A yellow and white striped awning shades the five stools that sit outside Cafecito, a two-storefront Cuban restaurant on Avenue C. On the left, bar stools line a counter that extends outside, so on sunny days one can sit outside and watch passerby, ordering minty fresh mojitos or Cuban coffees from the counter. On the right, tables are densely packed into a brick-lined dining room, lit dimly at night, and always cozy and bustling. Opened in 2004 by Manuel Garcia -- of Cuban descent but a generation removed -- and business partners Ian Pearl and Gregory Kussoff, from Miami, Cafecito serves authentic Cuban dishes at inexpensive prices.
Chicken and beef empanadas for $2.50 a piece are a perfect starter, though the bollos, sizeable black bean fritters studded with freshly roasted corn are highly recommended, 2 for $2.00. Tostones, or twice fried green plaintain chips, warm and slightly crisp with a hint of both salty and sweet, are worth a solo order if you don't order an entree where they come on the side.
Bocadillos, or pressed Cuban sandwiches, are served on generously-sized french rolls, pressed until uniformly hot, cheese oozing out the sides. The traditional Cuban sandwich is the way to go: roast pork, fresh ham, swiss cheese, mayo, and mustard get an extra zing from the mandatory dill pickle. On a recent night Gothamist also tried the Elena Ruz -- adobo turkey, swiss cheese, lime cured Bermuda onions, and cranberry salsa on sweet midnight bread -- a savory combination with a sweet and tangy bite, and it is now officially our new favorite sandwich.

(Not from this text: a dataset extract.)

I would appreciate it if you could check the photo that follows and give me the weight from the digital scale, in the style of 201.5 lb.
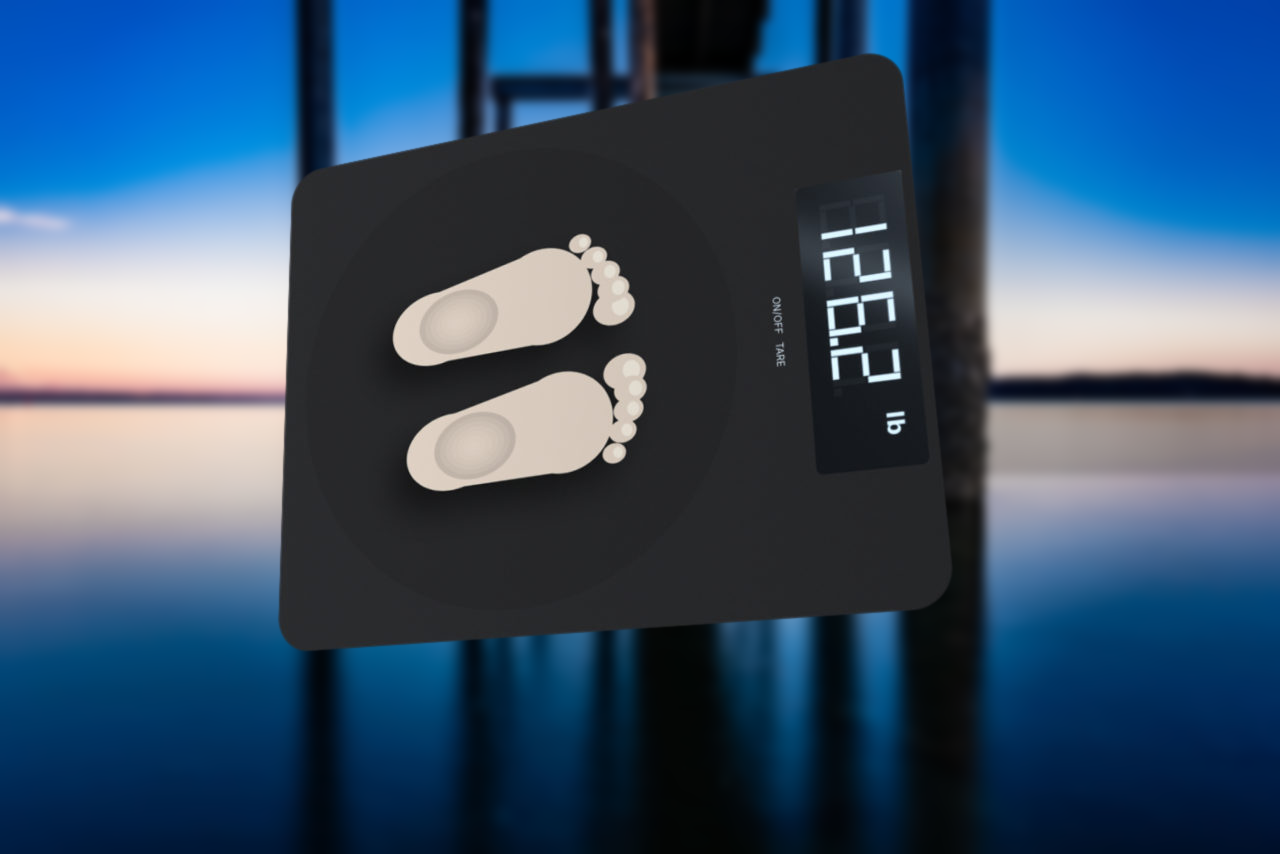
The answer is 126.2 lb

Entrees usually come with the aforementioned tostones and either red or black beans, though not uniformly, so read the menu with a close eye. Gothamist opted for the Masitas de Puerco, Mojo marinated pork served with grilled onions, roasted corn, and a sweet potato hash. Large, juicy, boneless hunks of pork, seared to a crisp on the outside, but tender inside, came on a bed of deliciously fresh medley of corn and potato. Our dining companion devoured the must-try Cuban classic, Ropa Vieja, a beef stew made from pull flank steak with fresh peppers, onions, tomatoes, and kicked up with a healthy amount of freshly ground cumin.

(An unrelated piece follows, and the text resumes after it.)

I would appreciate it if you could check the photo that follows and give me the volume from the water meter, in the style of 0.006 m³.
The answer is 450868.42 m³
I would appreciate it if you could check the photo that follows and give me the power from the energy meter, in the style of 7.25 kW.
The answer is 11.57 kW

Traditional flan or tres leches with roasted pineapple salsa will satisfy any sweet end-of-meal cravings, though with a pitcher of either red or white sangria during the meal, you might not need dessert. Beer, fresh juice, and cocktails are also offered.

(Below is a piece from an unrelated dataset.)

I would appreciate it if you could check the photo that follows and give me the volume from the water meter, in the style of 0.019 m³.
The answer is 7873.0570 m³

With food that is (according to Gothamist's dining companion) both comforting like a home-cooked meal, but flavorful and creative in the way mom's never is, Cafecito is the kind of place that you can't believe you never knew about before, but once discovered, you will go back to over and over again.
Cafecito is located at 185 Avenue C (between 11th & 12th) and open Sun-Wed, 11am-11pm; Thu, 11am-midnight, Fri-Sat, 11am-2am. 212-253-9966.